- PROBLEM DETAILS
Rewrite the records between the lines holding "family: Pyrrhocoridae" and "scientific name: Astragalus laxmannii", inclusive, substituting "vernacular name" for every occurrence of "common name" and leaving everything else unchanged.

---------- INFORMATION SHOWN ----------

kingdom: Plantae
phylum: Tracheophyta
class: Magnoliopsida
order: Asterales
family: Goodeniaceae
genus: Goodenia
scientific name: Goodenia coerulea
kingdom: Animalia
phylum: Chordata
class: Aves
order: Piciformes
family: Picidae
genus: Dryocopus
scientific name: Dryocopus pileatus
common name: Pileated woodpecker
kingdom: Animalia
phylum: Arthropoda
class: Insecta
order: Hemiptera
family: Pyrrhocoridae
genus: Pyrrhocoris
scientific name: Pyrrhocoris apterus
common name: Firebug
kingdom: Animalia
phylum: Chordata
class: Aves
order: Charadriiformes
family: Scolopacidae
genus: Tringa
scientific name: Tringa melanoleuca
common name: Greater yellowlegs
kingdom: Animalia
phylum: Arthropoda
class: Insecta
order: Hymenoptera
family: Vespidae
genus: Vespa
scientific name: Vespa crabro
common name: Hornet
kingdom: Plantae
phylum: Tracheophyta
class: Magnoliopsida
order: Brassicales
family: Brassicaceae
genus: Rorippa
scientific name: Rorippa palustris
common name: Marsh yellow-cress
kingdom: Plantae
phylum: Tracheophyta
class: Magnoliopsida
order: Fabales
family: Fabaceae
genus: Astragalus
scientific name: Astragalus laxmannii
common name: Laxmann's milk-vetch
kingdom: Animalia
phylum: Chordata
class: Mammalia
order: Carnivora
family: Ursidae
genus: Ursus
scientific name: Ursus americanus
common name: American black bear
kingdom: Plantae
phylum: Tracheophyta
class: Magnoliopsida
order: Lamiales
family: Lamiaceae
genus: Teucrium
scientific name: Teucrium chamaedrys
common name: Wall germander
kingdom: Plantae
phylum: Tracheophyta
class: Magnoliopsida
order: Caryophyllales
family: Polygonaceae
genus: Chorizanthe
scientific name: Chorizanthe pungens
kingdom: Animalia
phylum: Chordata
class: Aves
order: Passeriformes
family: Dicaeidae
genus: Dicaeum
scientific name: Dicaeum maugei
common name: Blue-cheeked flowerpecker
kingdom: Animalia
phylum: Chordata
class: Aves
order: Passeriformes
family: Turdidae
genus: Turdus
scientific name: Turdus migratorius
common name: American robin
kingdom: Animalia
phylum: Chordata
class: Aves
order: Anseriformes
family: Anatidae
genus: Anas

----------

- ANSWER FOR THIS EXERCISE
family: Pyrrhocoridae
genus: Pyrrhocoris
scientific name: Pyrrhocoris apterus
vernacular name: Firebug
kingdom: Animalia
phylum: Chordata
class: Aves
order: Charadriiformes
family: Scolopacidae
genus: Tringa
scientific name: Tringa melanoleuca
vernacular name: Greater yellowlegs
kingdom: Animalia
phylum: Arthropoda
class: Insecta
order: Hymenoptera
family: Vespidae
genus: Vespa
scientific name: Vespa crabro
vernacular name: Hornet
kingdom: Plantae
phylum: Tracheophyta
class: Magnoliopsida
order: Brassicales
family: Brassicaceae
genus: Rorippa
scientific name: Rorippa palustris
vernacular name: Marsh yellow-cress
kingdom: Plantae
phylum: Tracheophyta
class: Magnoliopsida
order: Fabales
family: Fabaceae
genus: Astragalus
scientific name: Astragalus laxmannii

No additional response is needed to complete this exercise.